## Source extract

There are a lot of stereotypes that people fall into during their youth. The “good girl,” the “bad boy,” the “party animal,” “jock,” “theater nerd,” etc – we could go on all day.
But is what you’re like in high school or college indicative of where you’ll end up as an adult?
If you’re curious, these 17 people are dishing on how their “party animal” friends turned out later in life.
17. It’s definitely a problem.
That stigma of ‘it’s not alcoholism if it’s college’ has lent itself to so many people actually living as alcoholics but doing well for themselves in their big boy jobs, having properties, etc for them to never want to address that they do in fact have a problem
16. That sticks in your craw.
He drank with the right executives at a conference and got offered a job. He now makes three times what I do.
15. Oof.
A high school acquaintance invited me to his birthday downtown several years ago. It was just us. He knew all the door guys and got us past every line (all new to me as I never was a bar guy or downtown guy).
At the end of the night he explained all of his friends were dead from partying.
He died this year alone in his trailer with a high alcohol blood content after he fell and hit his head on his coffee table.
14. What Twitter can do.
Our senior year I think she drunk-tweeted something and a company loved what she tweeted that they offered her a job. We graduated 11 years ago and she still works for them!

## Try it
In the piece on party animals, how much does the man who drank with executives at a conference now earn compared with the person describing him?

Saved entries
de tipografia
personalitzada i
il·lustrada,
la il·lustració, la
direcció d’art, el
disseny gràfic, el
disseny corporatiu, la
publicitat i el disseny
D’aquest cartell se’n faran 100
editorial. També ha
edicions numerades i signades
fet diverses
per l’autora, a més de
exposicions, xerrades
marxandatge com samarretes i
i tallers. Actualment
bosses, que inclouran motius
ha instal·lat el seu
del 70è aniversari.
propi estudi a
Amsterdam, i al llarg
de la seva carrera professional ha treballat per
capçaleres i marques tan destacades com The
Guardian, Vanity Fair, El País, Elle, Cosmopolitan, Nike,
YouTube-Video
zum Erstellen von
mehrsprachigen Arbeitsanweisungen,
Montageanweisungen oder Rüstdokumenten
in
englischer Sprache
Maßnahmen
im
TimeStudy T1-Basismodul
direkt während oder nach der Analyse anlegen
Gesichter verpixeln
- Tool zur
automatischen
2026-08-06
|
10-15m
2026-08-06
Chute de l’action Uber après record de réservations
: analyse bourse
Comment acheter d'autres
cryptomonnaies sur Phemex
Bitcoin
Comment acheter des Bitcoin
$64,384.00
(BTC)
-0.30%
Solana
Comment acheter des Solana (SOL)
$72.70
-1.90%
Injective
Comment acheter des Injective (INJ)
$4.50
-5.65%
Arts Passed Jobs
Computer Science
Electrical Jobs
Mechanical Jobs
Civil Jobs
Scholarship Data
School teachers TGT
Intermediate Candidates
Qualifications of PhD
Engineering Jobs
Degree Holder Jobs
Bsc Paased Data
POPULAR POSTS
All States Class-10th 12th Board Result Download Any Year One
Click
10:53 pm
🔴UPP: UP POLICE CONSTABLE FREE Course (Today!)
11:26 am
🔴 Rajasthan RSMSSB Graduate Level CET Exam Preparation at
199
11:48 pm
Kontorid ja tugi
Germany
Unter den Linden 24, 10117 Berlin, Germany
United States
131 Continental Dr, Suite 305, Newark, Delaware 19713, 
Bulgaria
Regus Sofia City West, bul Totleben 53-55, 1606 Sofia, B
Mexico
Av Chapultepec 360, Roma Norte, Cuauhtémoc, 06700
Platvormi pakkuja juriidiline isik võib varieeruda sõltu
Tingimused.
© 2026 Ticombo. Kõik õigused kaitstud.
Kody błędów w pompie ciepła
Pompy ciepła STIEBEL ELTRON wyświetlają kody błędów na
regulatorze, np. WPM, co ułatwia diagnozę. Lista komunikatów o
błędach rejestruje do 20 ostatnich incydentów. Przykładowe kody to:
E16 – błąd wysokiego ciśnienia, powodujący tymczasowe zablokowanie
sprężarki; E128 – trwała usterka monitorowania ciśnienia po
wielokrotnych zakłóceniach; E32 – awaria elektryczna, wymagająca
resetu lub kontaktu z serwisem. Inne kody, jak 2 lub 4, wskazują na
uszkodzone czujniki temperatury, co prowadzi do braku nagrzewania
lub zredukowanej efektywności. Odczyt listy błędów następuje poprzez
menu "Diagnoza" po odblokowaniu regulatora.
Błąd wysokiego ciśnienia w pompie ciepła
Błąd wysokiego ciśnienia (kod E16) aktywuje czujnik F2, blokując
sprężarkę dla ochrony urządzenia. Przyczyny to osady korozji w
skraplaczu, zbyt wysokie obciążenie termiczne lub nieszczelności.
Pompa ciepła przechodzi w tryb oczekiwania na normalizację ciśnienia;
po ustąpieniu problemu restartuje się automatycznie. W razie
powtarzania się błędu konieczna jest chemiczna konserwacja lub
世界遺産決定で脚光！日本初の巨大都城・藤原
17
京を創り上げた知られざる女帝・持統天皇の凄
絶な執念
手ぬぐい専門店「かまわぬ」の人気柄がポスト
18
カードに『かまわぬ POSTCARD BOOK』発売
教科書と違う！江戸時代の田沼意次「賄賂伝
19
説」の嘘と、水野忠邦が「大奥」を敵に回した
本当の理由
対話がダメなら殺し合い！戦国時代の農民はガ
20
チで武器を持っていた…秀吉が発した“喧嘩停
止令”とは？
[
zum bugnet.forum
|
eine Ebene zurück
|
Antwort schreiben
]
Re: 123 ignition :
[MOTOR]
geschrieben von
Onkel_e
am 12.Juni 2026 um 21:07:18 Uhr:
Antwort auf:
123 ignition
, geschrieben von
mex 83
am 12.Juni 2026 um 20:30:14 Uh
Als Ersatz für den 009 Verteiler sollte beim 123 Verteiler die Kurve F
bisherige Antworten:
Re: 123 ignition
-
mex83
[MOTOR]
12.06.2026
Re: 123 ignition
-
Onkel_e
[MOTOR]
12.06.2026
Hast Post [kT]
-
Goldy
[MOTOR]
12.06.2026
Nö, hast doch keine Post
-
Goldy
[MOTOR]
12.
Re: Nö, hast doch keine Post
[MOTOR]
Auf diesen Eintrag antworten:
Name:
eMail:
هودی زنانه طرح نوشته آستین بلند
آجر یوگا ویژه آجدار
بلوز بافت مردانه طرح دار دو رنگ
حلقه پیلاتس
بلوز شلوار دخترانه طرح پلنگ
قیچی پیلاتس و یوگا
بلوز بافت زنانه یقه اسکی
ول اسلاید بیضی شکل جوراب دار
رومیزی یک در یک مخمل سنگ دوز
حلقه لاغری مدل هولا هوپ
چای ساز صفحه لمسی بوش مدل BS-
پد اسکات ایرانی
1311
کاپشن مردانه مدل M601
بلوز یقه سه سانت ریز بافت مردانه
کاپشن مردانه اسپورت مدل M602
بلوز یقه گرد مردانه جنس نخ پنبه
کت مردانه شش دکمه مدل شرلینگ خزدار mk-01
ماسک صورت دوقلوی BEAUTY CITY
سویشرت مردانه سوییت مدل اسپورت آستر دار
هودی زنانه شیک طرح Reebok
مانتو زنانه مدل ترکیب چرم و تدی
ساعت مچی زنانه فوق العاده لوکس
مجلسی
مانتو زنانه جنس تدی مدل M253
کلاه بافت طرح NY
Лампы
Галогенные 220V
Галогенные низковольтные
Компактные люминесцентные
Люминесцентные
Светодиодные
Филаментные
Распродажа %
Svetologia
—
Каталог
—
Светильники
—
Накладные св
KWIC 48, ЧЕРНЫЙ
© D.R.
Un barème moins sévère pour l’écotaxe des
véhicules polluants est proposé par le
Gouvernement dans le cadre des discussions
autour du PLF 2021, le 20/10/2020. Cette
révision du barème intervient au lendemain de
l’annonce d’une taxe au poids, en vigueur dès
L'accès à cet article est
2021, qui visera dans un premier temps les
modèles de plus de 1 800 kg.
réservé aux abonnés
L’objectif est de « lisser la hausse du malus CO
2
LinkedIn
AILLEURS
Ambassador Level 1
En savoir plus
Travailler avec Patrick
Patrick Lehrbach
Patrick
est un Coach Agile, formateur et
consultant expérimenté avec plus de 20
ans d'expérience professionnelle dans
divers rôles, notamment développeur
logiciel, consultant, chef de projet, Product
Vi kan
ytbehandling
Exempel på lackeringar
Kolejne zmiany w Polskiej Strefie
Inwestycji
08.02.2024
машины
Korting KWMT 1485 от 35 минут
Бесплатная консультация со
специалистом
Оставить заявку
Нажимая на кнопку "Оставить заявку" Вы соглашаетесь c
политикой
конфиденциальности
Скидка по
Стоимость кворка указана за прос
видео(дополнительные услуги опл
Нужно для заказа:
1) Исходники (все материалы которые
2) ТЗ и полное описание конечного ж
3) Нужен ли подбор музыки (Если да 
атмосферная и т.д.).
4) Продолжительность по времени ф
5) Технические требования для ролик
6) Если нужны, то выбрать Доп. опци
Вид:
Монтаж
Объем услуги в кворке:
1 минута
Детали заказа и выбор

## Solution to this exercise
Three times as much.